Chunks spread over several files¶
You can use the multi-files
stream mode in the [data]
section.
Note
If you just want to process several independent files, coming from different recording sessions, you need to use the batch mode (see the documentation on the parameters)
For the sake of clarity, we assume that all your files are labelled
mydata_0.extension
mydata_1.extension
- …
mydata_N.extension
Launch the code on the first file:
>> spyking-circus mydata_0.extension
The code will create a parameter file, mydata_0.params
. Edit the file, and in the [data]
section, set stream_mode
to multi-files
. Relaunch the code on the first file only:
>> spyking-circus mydata_0.extension
The code will now display something like:
##################################################################
##### Welcome to the SpyKING CIRCUS #####
##### #####
##### Written by P.Yger and O.Marre #####
##################################################################
Steps : fitting
GPU detected : True
Number of CPU : 12
Number of GPU : 6
Shared Memory : True
Parallel HDF5 : False
Hostfile : /home/spiky/spyking-circus/circus.hosts
##################################################################
------------------------- Informations -------------------------
| Number of recorded channels : 256
| Number of analyzed channels : 256
| Data type : uint16
| Sampling rate : 20 kHz
| Header offset for the data : 1881
| Duration of the recording : 184 min 37 s
| Width of the templates : 5 ms
| Spatial radius considered : 250 um
| Stationarity : True
| Waveform alignment : True
| Skip strong artefacts : True
| Template Extraction : median-raw
| Streams : multi-files (19 found)
------------------------------------------------------------------
The key line here is the one stating that the code has detected 19 files, and will process them as a single one.
Note
The multi-files mode assumes that all files have the same properties: mapping, data type, data offset, … It has to be the case if they are all coming from the same recording session
- While running, in its first phase (filtering), two options are possible:
- if your file format allows write access, and
overwrite
is set toTrue
in thedata
section, then every individual data file will be overwritten and filtered on site - if your file format does not allow write access, or
overwrite
isFalse
, the code will filter and concatenate all files into a new file, saved as afloat32
binary file calledmydata_all_sc.extension
. Templates are then detected onto this single files, and fitting is also applied onto it.

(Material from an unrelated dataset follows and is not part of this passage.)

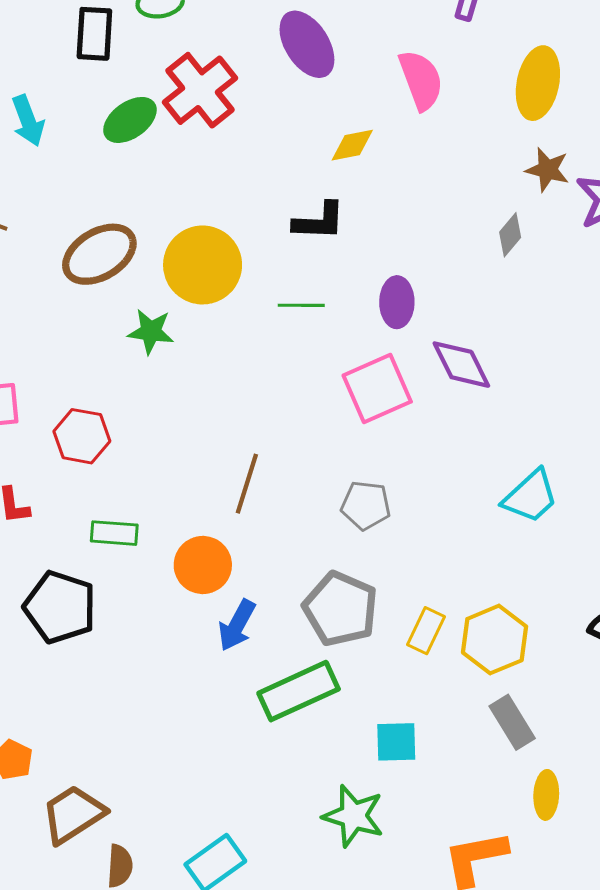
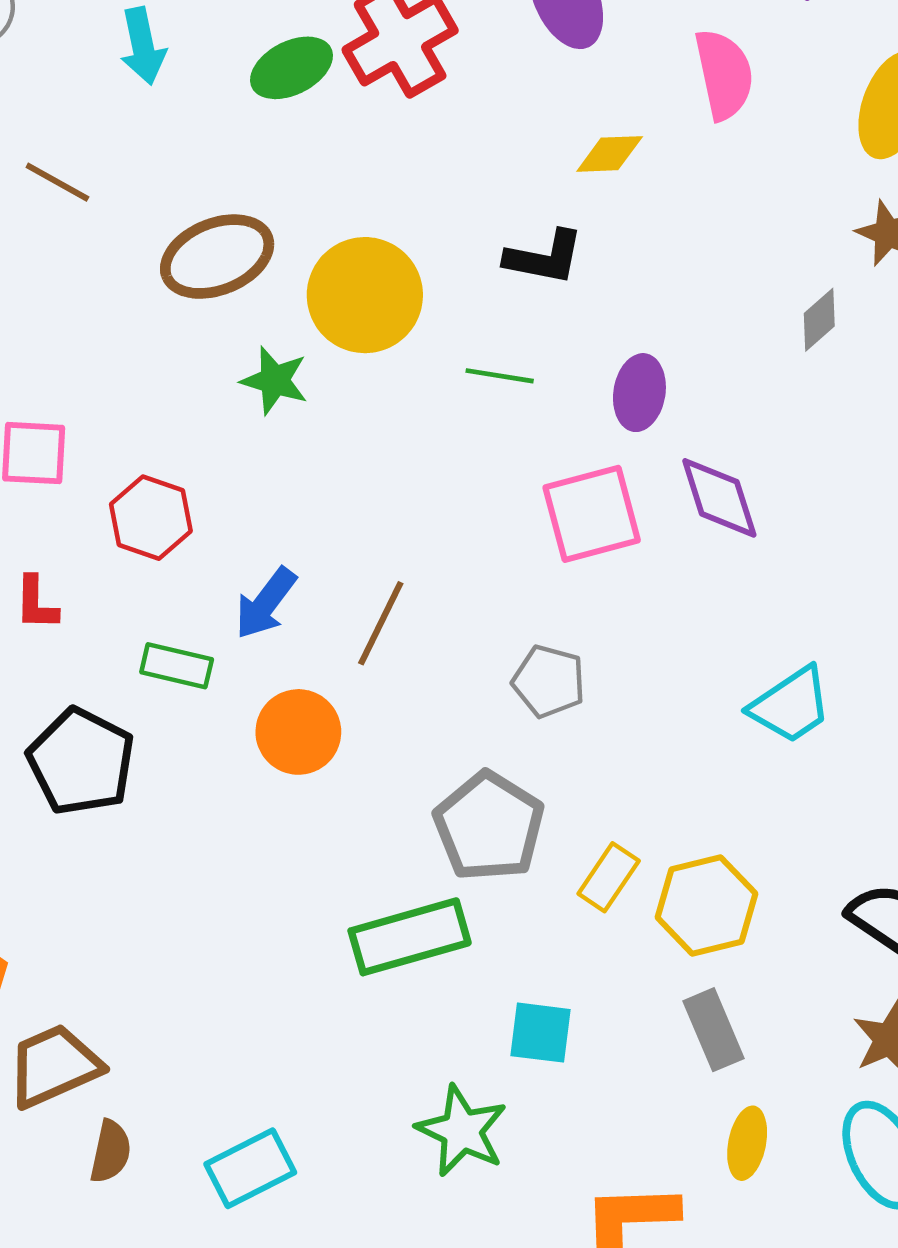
blue arrow: (237, 625) -> (266, 603), moved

- if your file format allows write access, and
Chunks contained in several folders¶
For some particular file formats (i.e. openephys), all the data are stored within a single folder, and your experiment may be split over several folders. In order to deal with that, the code can virtually concatenate files found in several folders, using the mode multi-folders
. When activating such a mode for the stream_mode
, the code will search for all folders, at the root of the file currently used, and will search inside all of them if compatible recordings can be found. If yes, they will all be concatenated virtually, such that all the folders are processed as a whole
Chunks contained in the same datafile¶
For more complex data structures, several recordings sessions can be saved within the same datafile. Assuming the file format allows it (see the documentation on the file formats), the code can still stream all those chunks of data in order to process them as a whole. To do so, use exactly the same procedure as below, except that the stream_mode
may be different, for example single-file
.
Visualizing results from several streams¶
Multi-files¶
As said, results are obtained on a single file mydata_all.extension
, resulting of the concatenation of all the individual files. So when you are launching the GUI:
>> circus-gui-matlab mydata_0.extension
what you are seeing are all the spikes on all files. Here you can delete/merge templates, see the devoted GUI section for that (GUI). Note that you need to process data in such a manner, because otherwise, if looking at all results individually, you would have a very hard time keeping track of the templates over several files. Plus, you would not get all the information contained in the whole recording (the same neuron could be silent during some temporal chunks, but spiking during others).
Getting individual results from streams¶
Once your manual sorting session is done, you can simply split the results in order to get one result file per data file. To do so, simply launch:
>> circus-multi mydata_0.extension
- This will create several files
mydata_0.results.hdf5
mydata_1.results.hdf5
- …
mydata_N.results.hdf5
In each of them, you’ll find the spike times of the given streams, between 0 and T, if T is the length of file i.